--- READING PASSAGE ---
Saturday, April 3, 2010

Analyzing the Strength of Olympic Figure Skaters

We watch the Olympics figure skating with awe, wonder, and excitement, wondering who will pull off that magical program for a medal or their personal best.  We think of what it took for these skaters to reach this point, and what they sacrificed to get to the highest competitive level in their sport.  As a physical therapist, I also look at the competitors from a different perspective.  I watch the skaters jump, spin, and complete footwork and think 'Wow, he's got a lot of core strength' or 'She's got tremendous flexibility and strength to sustain that move."  I thought I'd provide some commentary about several skaters regarding how I view their strengths and weaknesses, to gain insight as to what brought them to the Olympic level.

Evan Lysacek:  It is rare that we see a skater of Evan's height that is able to consistently pull off triples jumps with such a vertical axis of rotation.  The taller you are, the more core strength you require.  It is rare to see him deviate from that perfect axis, which indicates his excellet ability to use his abdominal muscles and lower back to stabilize the center of his body .  I can also note his flexibility, which is especially good for a tall male.  Typically, a taller person will present with tighter hamstrings, among other muscles, that would affect his ability to complete the spin variation positions which her acheives so easily.  Obviously, he puts a tremendous amount of work into his training, which I assume includes a great deal of off-ice work.

Evgeni Plushenko:  It is easy to say that this man is incredibly strong.  Anyone who can complete quads with such ease possesses exceptional lower, upper body, and core strength.  His ability to land jumps that are slightly off-axis iin rotation is amazing, and that is pure strength.  The one aspect of his conditioning he needs to improve upon is his flexibility.  You can see his lack of flexibility in his spins, as he does not attempt many difficult variations.
--- RECORDS SUPPLIED ---
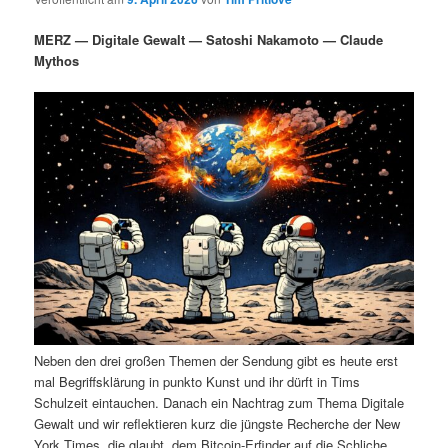
i
s
m
u
n
n
MERZ — Digitale Gewalt — Satoshi Nakamoto — Claude
g
a
Mythos
ä
n
e
v
n
i
r
d
g
a
e
ä
t
i
n
r
o
n
I
e
n
n
h
I
Neben den drei großen Themen der Sendung gibt es heute erst
a
n
mal Begriffsklärung in punkto Kunst und ihr dürft in Tims
Schulzeit eintauchen. Danach ein Nachtrag zum Thema Digitale
l
h
Gewalt und wir reflektieren kurz die jüngste Recherche der New
York Times, die glaubt, dem Bitcoin-Erfinder auf die Schliche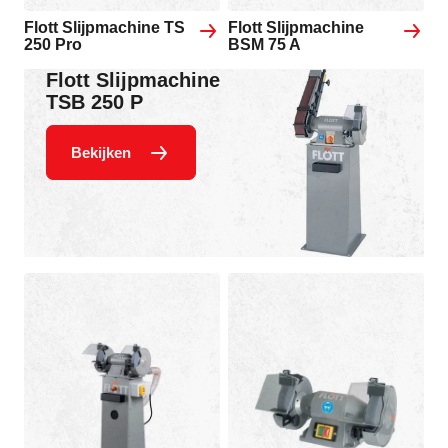
Flott Slijpmachine TS
Flott Slijpmachine
250 Pro
BSM 75 A
Flott Slijpmachine
TSB 250 P
Bekijken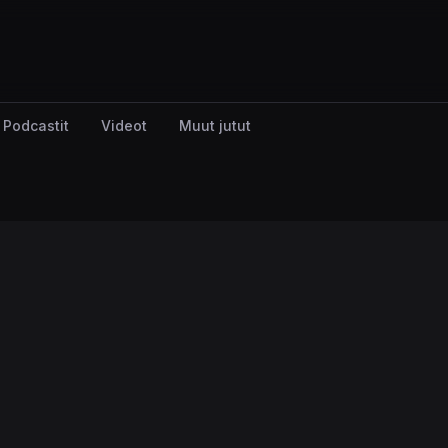
Podcastit
Videot
Muut jutut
---
▶ _QUESTIONS_
A – List the three kinds of strength that the figure skating post says Evgeni Plushenko possesses.
B – According to the figure skating post, which muscles are typically tighter in a taller person?
C – Write the next part of the figure skating post, picking up after its last sentence.

▶ _LIST OF ANSWERS_
A – Lower body strength, upper body strength, core strength

B – The hamstrings, among other muscles, are typically tighter in a taller person.

C –
Patrick Chan:  I had the opportunity last summer to interview Patrick about his off-ice training routines, and he was a pleasure to talk with! (Please see posting from last July/August for complete interview).  From watching Patrick skate, it is easy to see that he has a great center of balance in his footwork, by constantly shifting his weight onto deep edges and completing effortless twizzles and turns.  Difficult footwork requires quick reactions from your 'balance control centers', and Patrick excels in that department.  For some reason, his jumping makes me uneasy.  When I watch Evan skate, I am not concerned that he will miss a jump, as he is so consistent.  I watch Patrick and find myself nervous that he will make a mistake.  After carefully observing his jumping, I have found that he sometimes does not reach far back enough on his toe jumps, which may indicate a flexibility issue with his psoas (hip flexors).  It also may be a timing issue, yet flexibility may also affect his jumping.  He is one of my favorite skaters to watch, and I would love to enjoy his programs without being on the edge of my seat!

Yuna Kim:  I can't reallly find anything that is lacking in this young lady!  She has tremendous plyometric strength to complete her jumps at such height, sufficient flexibility to be able to perform the difficult spin variations and spirals, and terrific balance which affects her overall skating.  What more can you say?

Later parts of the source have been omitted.